SELU: Self-Learning Embodied MLLMs in Unknown Environments

Li, Boyu, Jiang, Haobin, Ding, Ziluo, Xu, Xinrun, Li, Haoran, Zhao, Dongbin, Lu, Zongqing

arXiv.org Artificial Intelligence 

Recently, multimodal large language models (MLLMs) have demonstrated strong visual understanding and decision-making capabilities, enabling the exploration of autonomously improving MLLMs in unknown environments. However, external feedback like human or environmental feedback is not always available. To address this challenge, existing methods primarily focus on enhancing the decision-making capabilities of MLLMs through voting and scoring mechanisms, while little effort has been paid to improving the environmental comprehension of MLLMs in unknown environments. To fully unleash the self-learning potential of MLLMs, we propose a novel actor-critic self-learning paradigm, dubbed SELU, inspired by the actor-critic paradigm in reinforcement learning.

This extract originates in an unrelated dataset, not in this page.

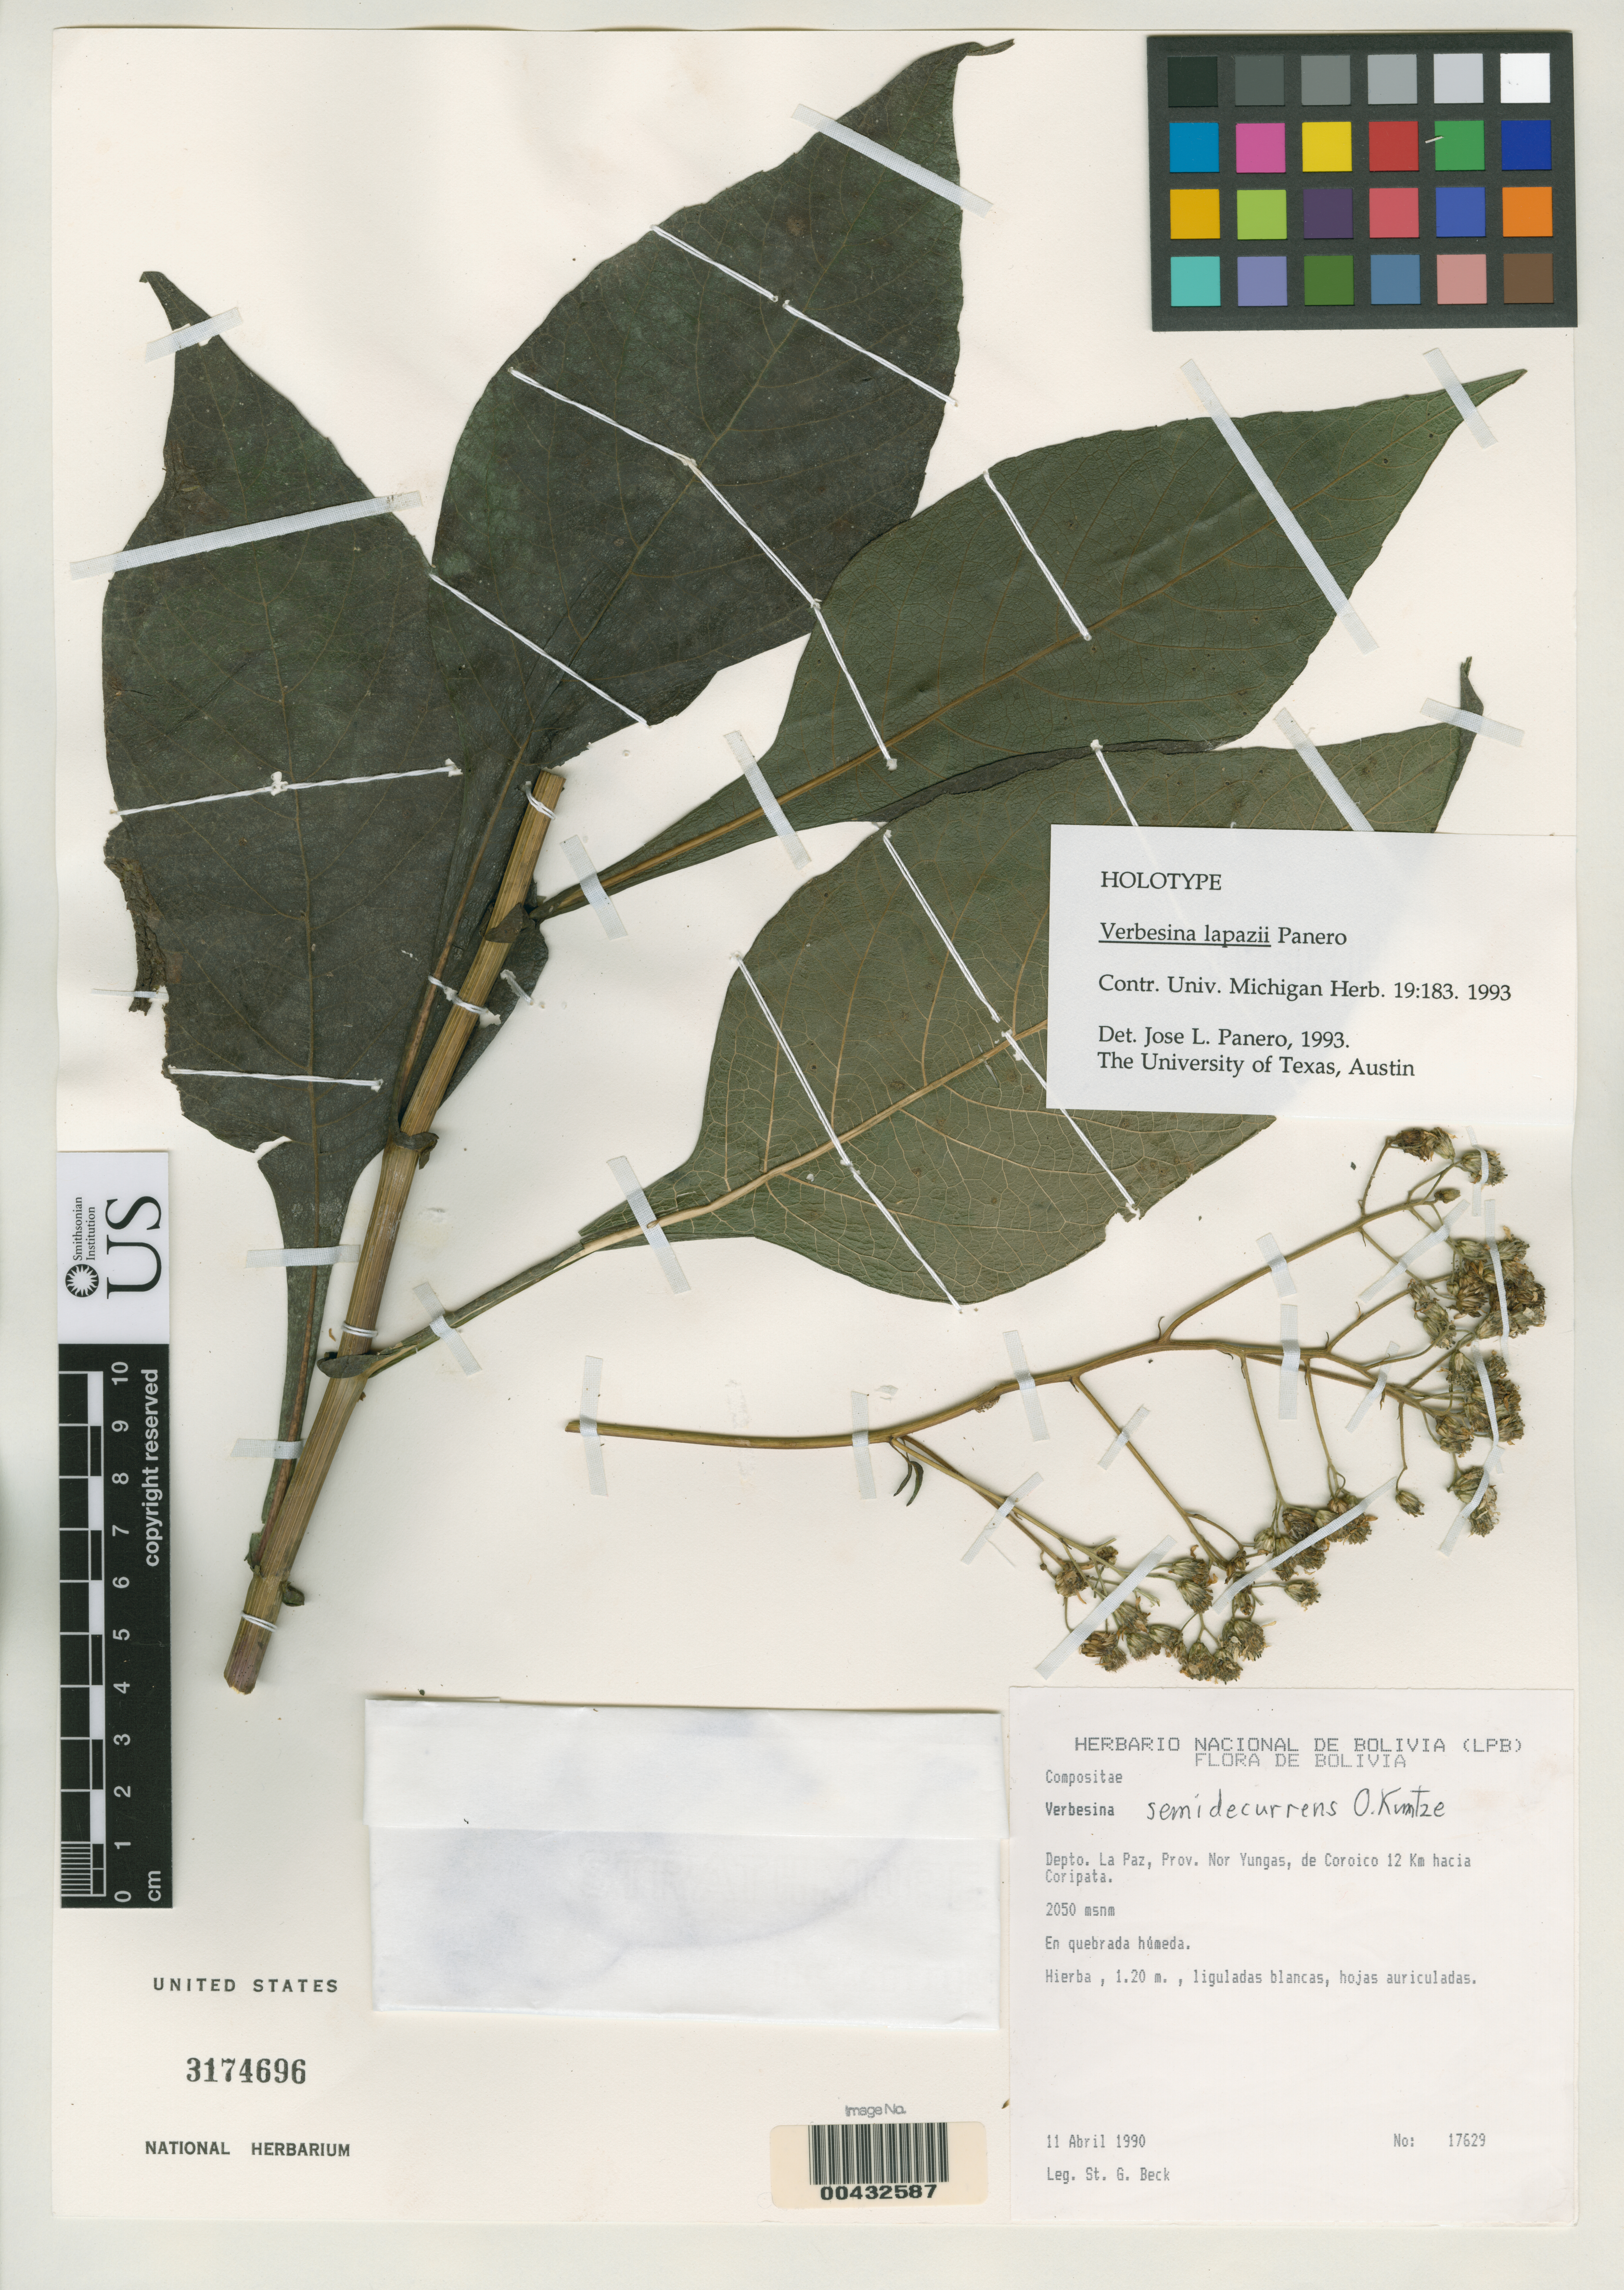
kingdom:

The critic employs self-asking and hindsight relabeling to extract knowledge from interaction trajectories collected by the actor, thereby augmenting its environmental comprehension. Simultaneously, the actor is improved by the self-feedback provided by the critic, enhancing its decision-making. We evaluate our method in the AI2-THOR and VirtualHome environments, and SELU achieves critic improvements of approximately 28% and 30%, and actor improvements of about 20% and 24% via self-learning. Thanks to their powerful capabilities, many works, e.g., Jarvis-1 (Wang et al., 2023b), STEVE-1 (Lifshitz et al., 2023), and Cradle (Tan et al., 2024b), directly utilize the pre-trained MLLMs to complete various decision-making tasks in different embodied environments. However, the generalization ability of existing pre-trained MLLMs cannot meet the needs of all environments. For some uncommon environments, embodied MLLMs often exhibit hallucinations and poor visual understanding (Huang et al., 2024; Jiang et al., 2024). In more detail, they cannot distinguish left from right and fail to recognize where objects are (Tan et al., 2024b). The reason is that MLLMs have not been further grounded with the environments (Su et al., 2022; Sun et al., 2024). Grounding can be realized by fine-tuning on the experiences from interacting with the environments.